My idea to giving witness regarding the things of Christ and of faith and of understanding has become heightened by reading Acts 1:1-11 in the Ascension Day liturgical readings.  In verse eight Jesus tells the apostles that they will be his witnesses in Jerusalem, Judea, Samaria, and to the ends of the world.  There was a phrase which caught me by surprise as I read the verse.  To whom were the Apostles to witness?  Jesus promised them that the Holy Spirit would come upon them and empower them, quoting Jesus to “witness to me.”  Our witness is not towards men but towards God.  One cannot separate the duties of love of neighbor from love of God.  Each careless word we speak to men is a careless word spoken towards God.  One cannot love God whom he cannot see; apart from loving men created in God’s image that we do see.  Ultimately therefore what I say to others about suffering is what I present to God as prayer in regards to suffering.  I think the Fathers understood this better than most modern Christians.  St. Augustine’s Confessions are a sort of an autobiography of the great theologian’s life, especially his life of thought.  But St. Augustine’s Confessions are first and foremost a book of prayers addressed to God that the Bishop of Hippo made available for others to read because what is the best thing we can offer to one another but what we offer to God, and what shows more our understanding of the nature of God than to give him that which is also a gift to the people he loves.

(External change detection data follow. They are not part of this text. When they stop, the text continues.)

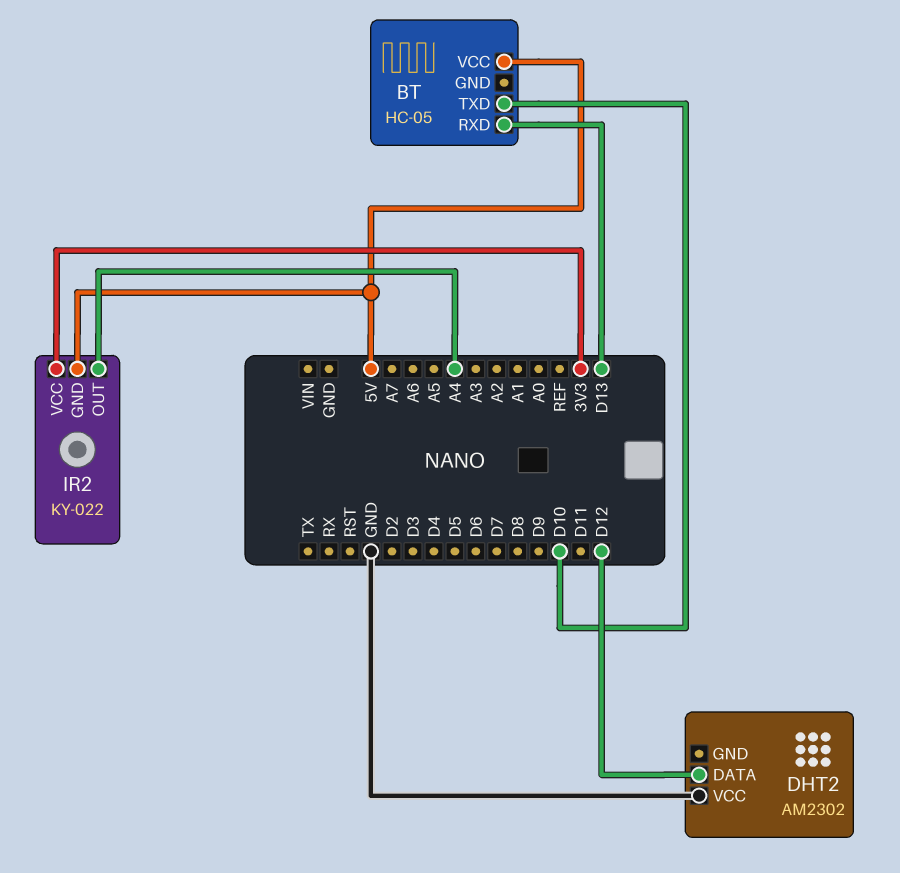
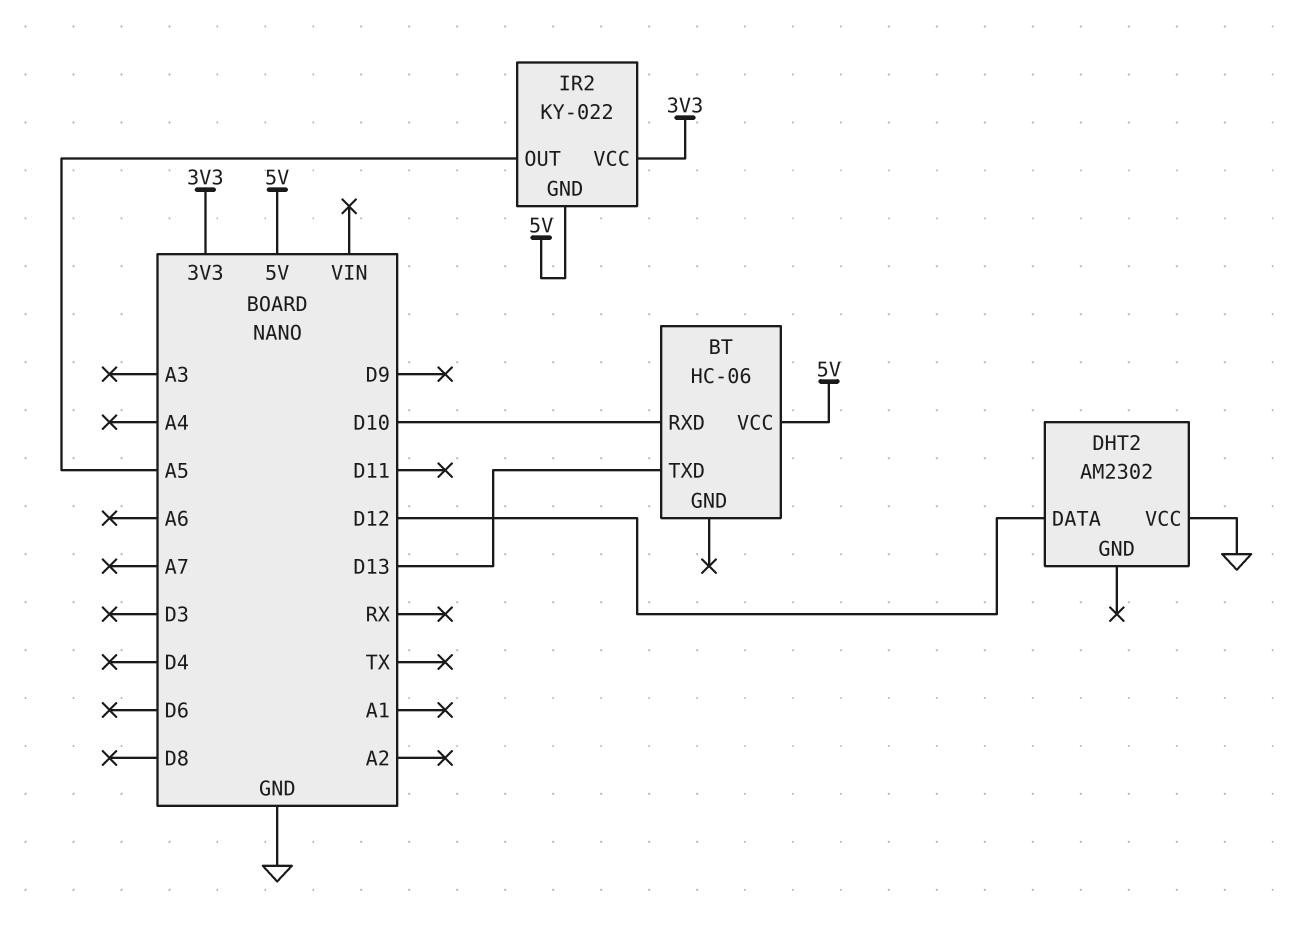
BT: HC-05 -> HC-06
BT pin RXD: D13 -> D10
BT pin TXD: D10 -> D13
IR2 pin OUT: A4 -> A5

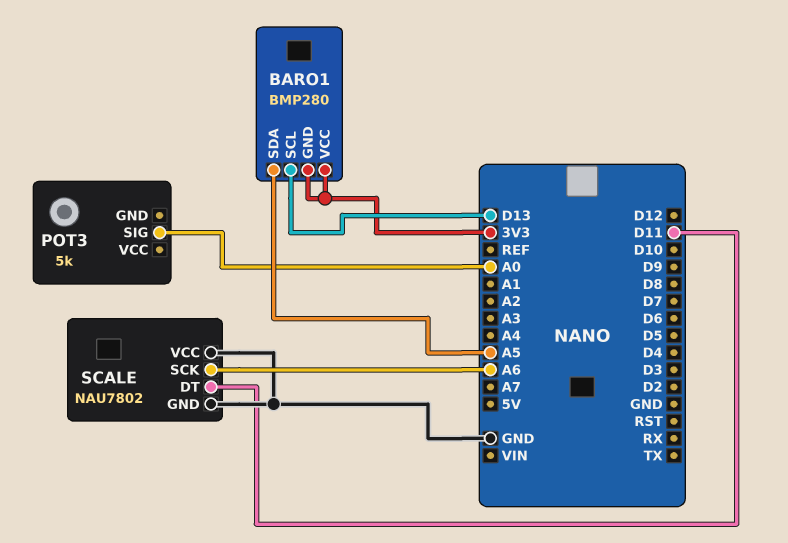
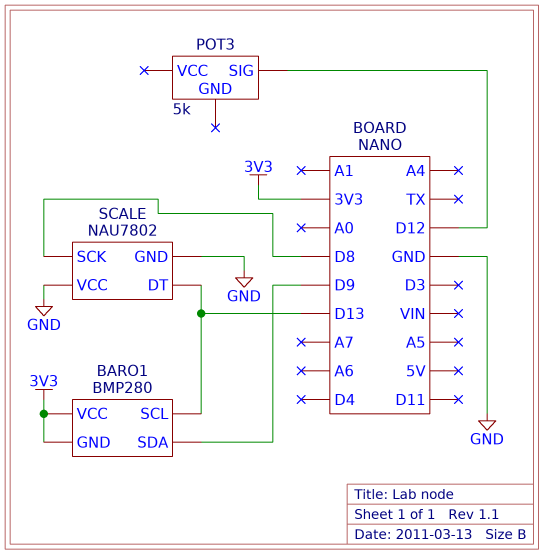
BARO1 pin SDA: A5 -> D9
POT3 pin SIG: A0 -> D12
SCALE pin DT: D11 -> D13
SCALE pin SCK: A6 -> D8

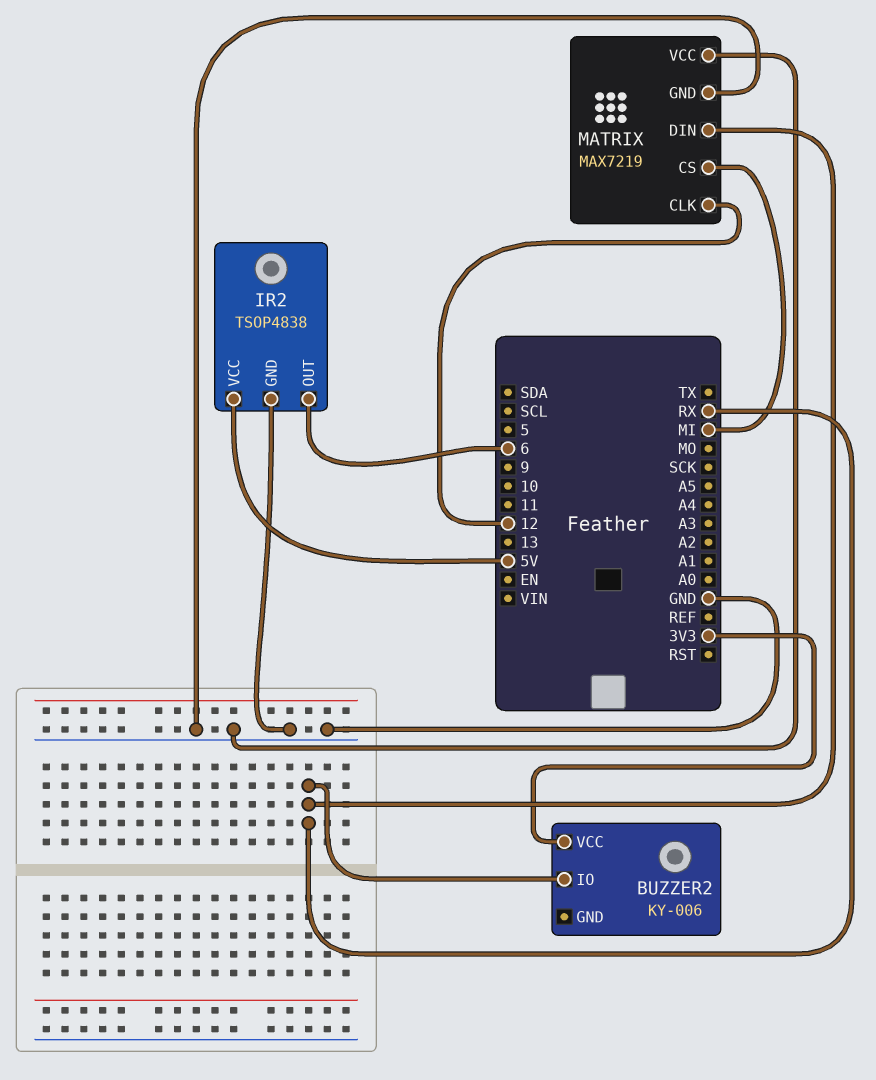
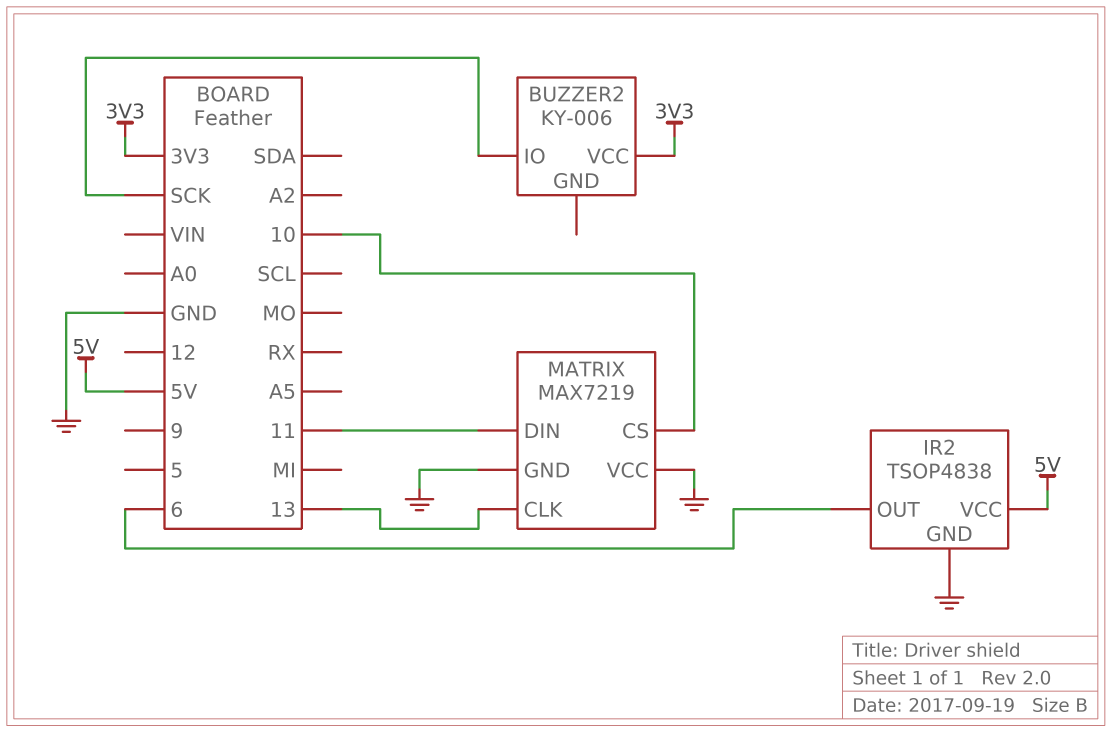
BUZZER2 pin IO: RX -> SCK
MATRIX pin CLK: 12 -> 13
MATRIX pin CS: MI -> 10
MATRIX pin DIN: RX -> 11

If this blog has been meandering it has been meandering to this point.  When the Christian gives testimony to Christ about suffering the first truth about suffering we will speak of to him is our praise and thanksgiving that our Lord has personally come into a realm where suffering surrounds us and he has suffered with us and for us.  We are fascinated most of all that a God who could be above all the sufferings of a fallen world chose instead to become man, to suffer for our sins once for all, the just for the unjust, in order that he might bring us to God.  This is our first confession when we think of suffering and bear witness to him.  Secondly, like unto this first truth is that when our Lord rose from the dead and ascended on high he did not leave suffering behind.  Instead he gathers the suffering of his people into his prayers and presents them to the Father.  He also promises by and through the Holy Spirit that wherever we are so He is also there.  He says to us in our grief and sorrow; “I am with you to the end of the age.”  Do not imagine he has left sorrow behind when he ascended on high.  He suffers with us and moreover provides comfort and in time will wipe away every tear from our eye.  So we may set our focus on the way ahead, knowing he is with us to the end of the age.

2 comments:

Sarah said...

Wow Dan - one of your most beautiful blogs yet. Good perspective on suffering. I'm sure you'll mention it later, but I'm proud to suffer with Christ and for him although I've had a pretty quiet life too.

Panhandling Philosopher said...

Thank you Sarah. Your comment definitely helps encourage me to develop these thoughts more. The first 2/3 of June is going to be busy, but after than I hope to come back and develop the theme a bit more.